Gli Atti degli apostoli, che dobbiamo a un grande cronista come San Luca (da leggere in tutte le scuole di giornalismo per capire cosa sia la cronaca) racconta quale sia lo stupefacente miracolo della Pentecoste. Ecco la sua cronaca (At 2, 3-11): “Apparvero loro lingue come di fuoco, che si dividevano, e si posarono su ciascuno di loro, e tutti furono colmati di Spirito Santo e cominciarono a parlare in altre lingue, nel modo in cui lo Spirito dava loro il potere di esprimersi. Si trovavano allora in Gerusalemme Giudei osservanti di ogni nazione che è sotto il cielo. Venuto quel fragore, la folla si radunò e rimase sbigottita perché ciascuno li sentiva parlare la propria lingua. Erano stupefatti e fuori di sé per lo stupore dicevano: «Costoro che parlano non sono forse tutti Galilei? E com'è che li sentiamo ciascuno parlare la nostra lingua nativa? Siamo Parti, Medi, Elamìti e abitanti della Mesopotamia, della Giudea, della Cappadòcia, del Ponto e dell'Asia, della Frigia e della Panfilia, dell'Egitto e delle parti della Libia vicino a Cirène, stranieri di Roma, Ebrei e prosèliti, Cretesi e Arabi e li udiamo annunziare nelle nostre lingue le grandi opere di Dio»”.

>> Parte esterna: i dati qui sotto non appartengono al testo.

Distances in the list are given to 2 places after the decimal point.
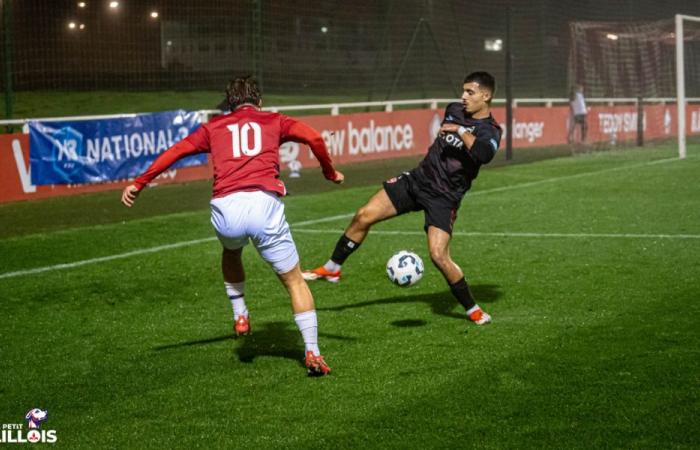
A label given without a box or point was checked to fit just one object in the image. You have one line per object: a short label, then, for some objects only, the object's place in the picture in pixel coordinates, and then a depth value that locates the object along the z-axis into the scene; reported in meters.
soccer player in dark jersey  8.04
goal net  29.98
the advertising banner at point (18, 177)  17.09
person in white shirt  30.14
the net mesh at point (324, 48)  30.06
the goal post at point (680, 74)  23.92
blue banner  17.69
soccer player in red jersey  6.59
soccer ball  8.23
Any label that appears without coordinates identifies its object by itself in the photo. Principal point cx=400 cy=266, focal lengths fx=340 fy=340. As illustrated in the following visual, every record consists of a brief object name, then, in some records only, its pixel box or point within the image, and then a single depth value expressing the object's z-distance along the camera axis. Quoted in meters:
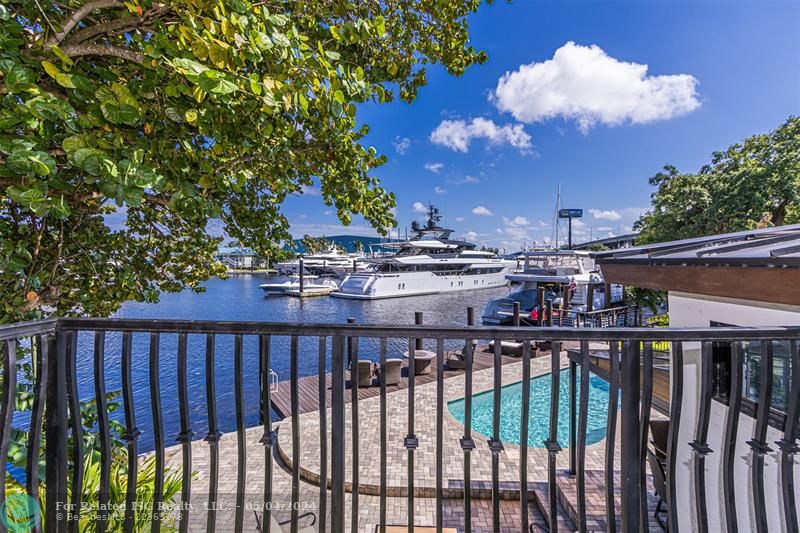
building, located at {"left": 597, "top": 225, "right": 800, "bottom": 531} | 1.39
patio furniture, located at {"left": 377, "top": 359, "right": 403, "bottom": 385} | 7.79
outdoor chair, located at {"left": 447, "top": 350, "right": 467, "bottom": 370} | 9.10
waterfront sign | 49.28
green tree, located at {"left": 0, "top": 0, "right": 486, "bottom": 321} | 1.13
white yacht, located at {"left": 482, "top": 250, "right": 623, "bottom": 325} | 17.72
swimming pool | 6.84
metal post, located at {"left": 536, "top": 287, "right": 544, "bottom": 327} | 13.72
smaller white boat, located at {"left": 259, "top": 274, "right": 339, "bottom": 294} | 29.55
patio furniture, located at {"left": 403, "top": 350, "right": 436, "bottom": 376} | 8.25
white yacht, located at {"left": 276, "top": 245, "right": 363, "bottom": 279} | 42.56
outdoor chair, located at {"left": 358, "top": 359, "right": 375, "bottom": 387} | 7.79
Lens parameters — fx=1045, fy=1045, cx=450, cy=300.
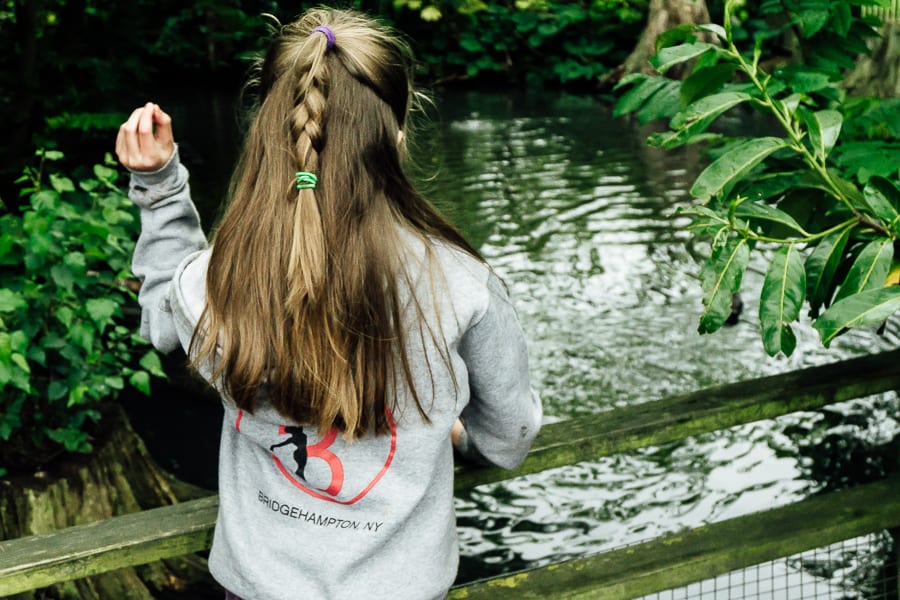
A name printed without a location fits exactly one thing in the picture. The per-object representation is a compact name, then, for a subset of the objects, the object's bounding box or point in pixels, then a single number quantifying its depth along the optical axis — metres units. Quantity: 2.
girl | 1.34
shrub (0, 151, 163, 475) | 2.76
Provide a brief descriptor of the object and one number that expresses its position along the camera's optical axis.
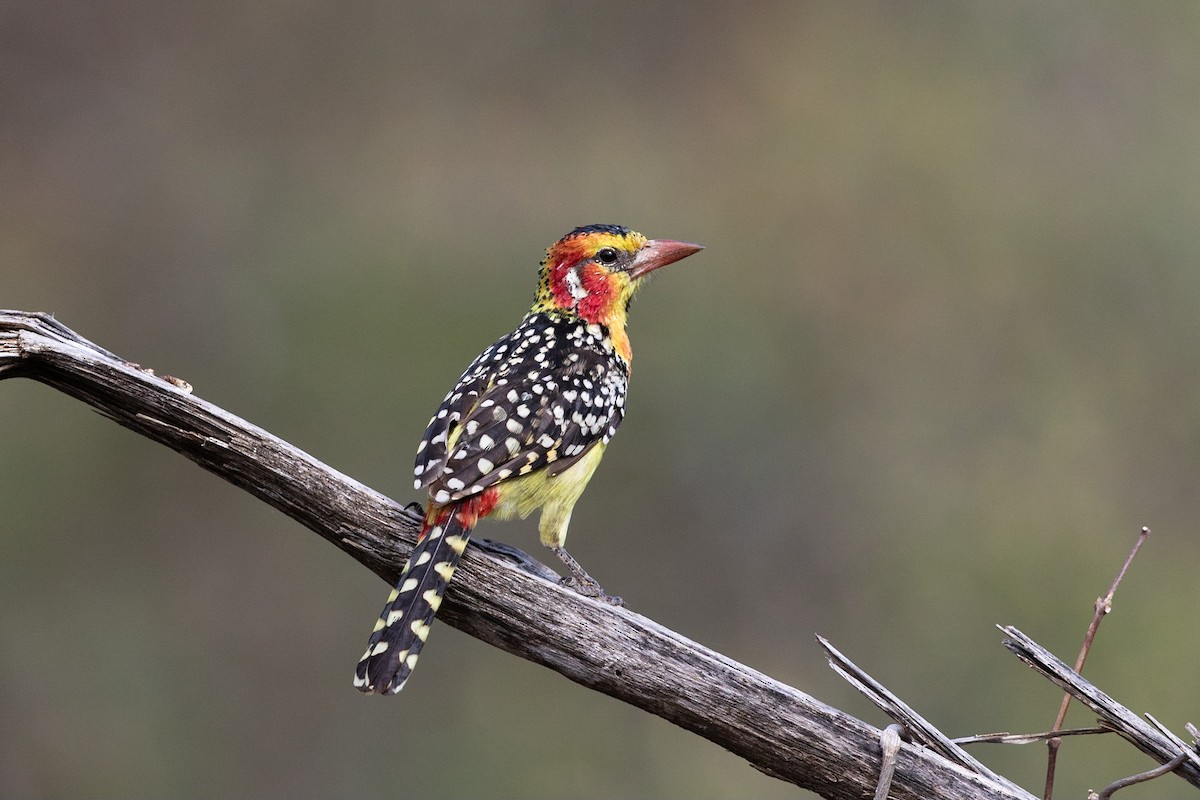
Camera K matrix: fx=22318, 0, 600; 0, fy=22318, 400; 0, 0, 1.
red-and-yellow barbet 6.66
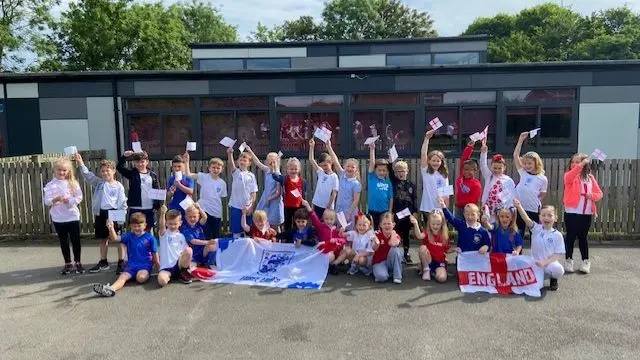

Il miracolo, più delle lingue di fuoco (nell’immagine quelle di El Greco), è che quel “Ciascuno (ognuno di un diverso popolo) sentiva parlare la propria lingua”. Ciascuno nella sua diversità capiva l’altro, c’è miracolo più grande di questo? Lo Spirito non aveva dato loro una Super linguaggio, un proto Esperanto, una neolingua universale. No! Aveva dato loro il miracolo della diversità delle lingue e “si capivano”. È l’altra faccia della medaglia di Babele, dove la diversità è generatrice di caos e di lutti. A Babilonia è il trionfo (e perciò la rovina) dell’uomo che si vuole Dio, dell’uomo presuntuoso padrone di sé, creatore il cenacolo di Gerusalemme e la piazza antistante l’affermazione dell’uomo creatura che, dell’uomo parte di un destino più grande, dell’uomo figlio del Padre.
Da una parte la diversità come rovina, come inimicizia, dall’altra la diversità tra fratelli. È questo aspetto della Pentecoste ad avermi sempre colpito.
È forse per questo che Papa Francesco oggi ha giustamente sottolineato come “A Pentecoste il sogno di Dio sull’umanità diventa realtà; cinquanta giorni dopo la Pasqua, popoli che parlano lingue diverse si incontrano e si capiscono. Ma ora, a cento giorni dall’inizio dell’aggressione armata all’Ucraina, sull’umanità è calato nuovamente l’incubo della guerra, che è la negazione del sogno di Dio: popoli che si scontrano, popoli che si uccidono, gente che, anziché avvicinarsi, viene allontanata dalle proprie case”.